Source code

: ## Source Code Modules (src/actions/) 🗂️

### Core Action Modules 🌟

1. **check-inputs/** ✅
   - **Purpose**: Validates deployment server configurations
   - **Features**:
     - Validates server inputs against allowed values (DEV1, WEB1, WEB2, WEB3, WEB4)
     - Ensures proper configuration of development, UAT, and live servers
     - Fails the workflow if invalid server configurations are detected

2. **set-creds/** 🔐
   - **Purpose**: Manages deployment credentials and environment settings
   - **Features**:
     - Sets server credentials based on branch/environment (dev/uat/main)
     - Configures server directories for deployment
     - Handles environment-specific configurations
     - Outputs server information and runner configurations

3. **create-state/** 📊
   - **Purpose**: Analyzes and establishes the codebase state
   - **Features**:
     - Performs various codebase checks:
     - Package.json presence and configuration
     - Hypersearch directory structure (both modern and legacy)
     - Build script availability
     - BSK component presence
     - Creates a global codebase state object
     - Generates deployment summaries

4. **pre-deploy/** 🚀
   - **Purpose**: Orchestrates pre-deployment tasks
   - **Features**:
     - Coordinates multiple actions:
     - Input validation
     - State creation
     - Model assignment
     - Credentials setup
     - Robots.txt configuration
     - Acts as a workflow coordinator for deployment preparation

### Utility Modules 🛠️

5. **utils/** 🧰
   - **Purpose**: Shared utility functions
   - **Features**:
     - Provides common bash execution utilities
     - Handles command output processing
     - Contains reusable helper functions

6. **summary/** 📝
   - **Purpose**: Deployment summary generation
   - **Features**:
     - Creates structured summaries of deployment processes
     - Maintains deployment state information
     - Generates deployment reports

------------------------

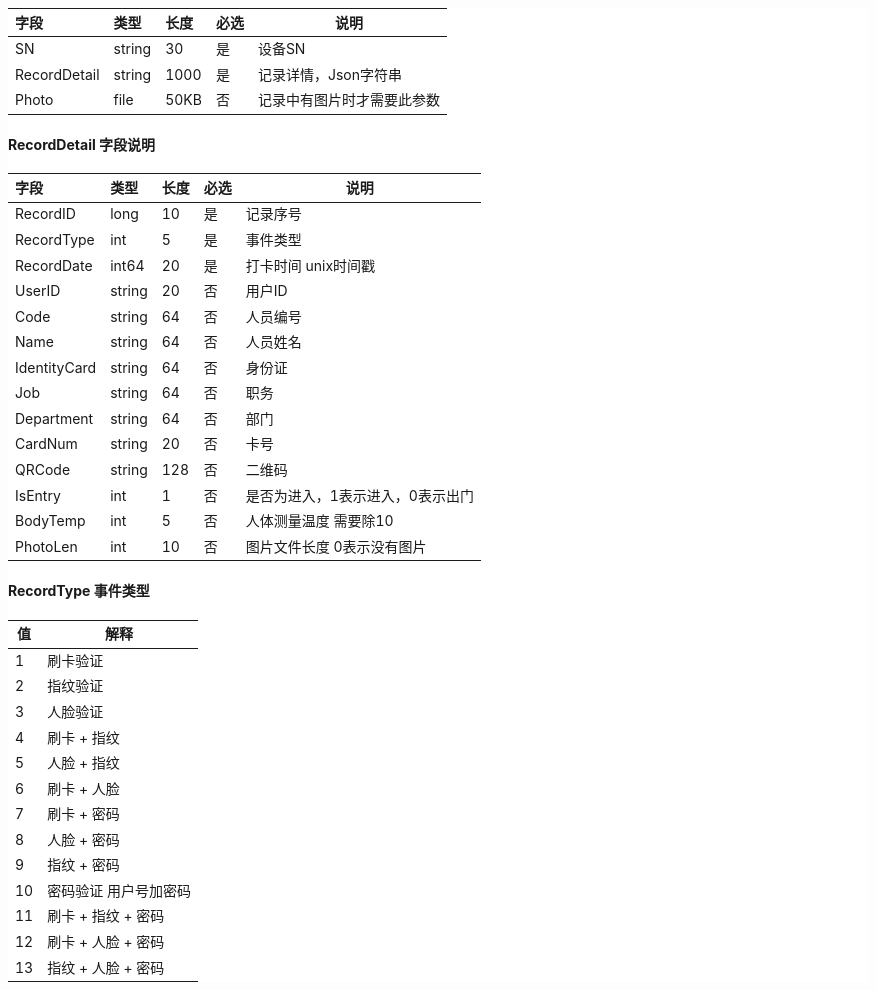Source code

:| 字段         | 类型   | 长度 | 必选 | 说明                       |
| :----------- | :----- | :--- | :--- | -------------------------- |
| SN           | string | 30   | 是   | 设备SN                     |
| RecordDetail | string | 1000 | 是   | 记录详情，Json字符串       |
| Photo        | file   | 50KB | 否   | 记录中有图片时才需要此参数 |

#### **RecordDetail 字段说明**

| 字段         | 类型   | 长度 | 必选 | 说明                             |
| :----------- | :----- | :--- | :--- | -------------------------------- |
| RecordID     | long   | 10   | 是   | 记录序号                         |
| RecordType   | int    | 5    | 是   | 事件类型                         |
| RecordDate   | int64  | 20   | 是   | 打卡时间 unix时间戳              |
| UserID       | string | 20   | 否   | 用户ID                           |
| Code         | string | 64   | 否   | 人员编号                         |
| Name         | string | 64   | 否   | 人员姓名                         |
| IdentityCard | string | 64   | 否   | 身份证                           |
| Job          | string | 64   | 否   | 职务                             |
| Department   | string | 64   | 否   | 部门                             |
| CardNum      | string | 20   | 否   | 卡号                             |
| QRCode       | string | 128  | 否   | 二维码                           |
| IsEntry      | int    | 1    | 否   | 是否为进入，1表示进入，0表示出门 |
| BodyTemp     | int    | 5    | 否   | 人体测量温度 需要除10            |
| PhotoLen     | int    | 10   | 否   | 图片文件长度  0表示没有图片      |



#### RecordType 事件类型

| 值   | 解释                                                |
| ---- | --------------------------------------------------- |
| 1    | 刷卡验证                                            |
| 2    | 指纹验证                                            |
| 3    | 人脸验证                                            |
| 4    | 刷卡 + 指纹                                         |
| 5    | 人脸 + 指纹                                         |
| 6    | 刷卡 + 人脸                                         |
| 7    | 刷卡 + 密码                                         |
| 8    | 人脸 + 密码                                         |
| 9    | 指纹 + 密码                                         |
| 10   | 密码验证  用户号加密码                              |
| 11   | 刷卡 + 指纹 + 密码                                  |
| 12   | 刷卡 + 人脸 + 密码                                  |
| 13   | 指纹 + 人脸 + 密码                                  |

------------------------

WORK ITEM: Update the data by replacing "Features" with "Capabilities" and leaving everything else unchanged, starting at the line that has "### Utility Modules 🛠️" and stopping after the line that has "- Generates deployment reports". Return only those lines.

SOLUTION:
### Utility Modules 🛠️

5. **utils/** 🧰
   - **Purpose**: Shared utility functions
   - **Capabilities**:
     - Provides common bash execution utilities
     - Handles command output processing
     - Contains reusable helper functions

6. **summary/** 📝
   - **Purpose**: Deployment summary generation
   - **Capabilities**:
     - Creates structured summaries of deployment processes
     - Maintains deployment state information
     - Generates deployment reports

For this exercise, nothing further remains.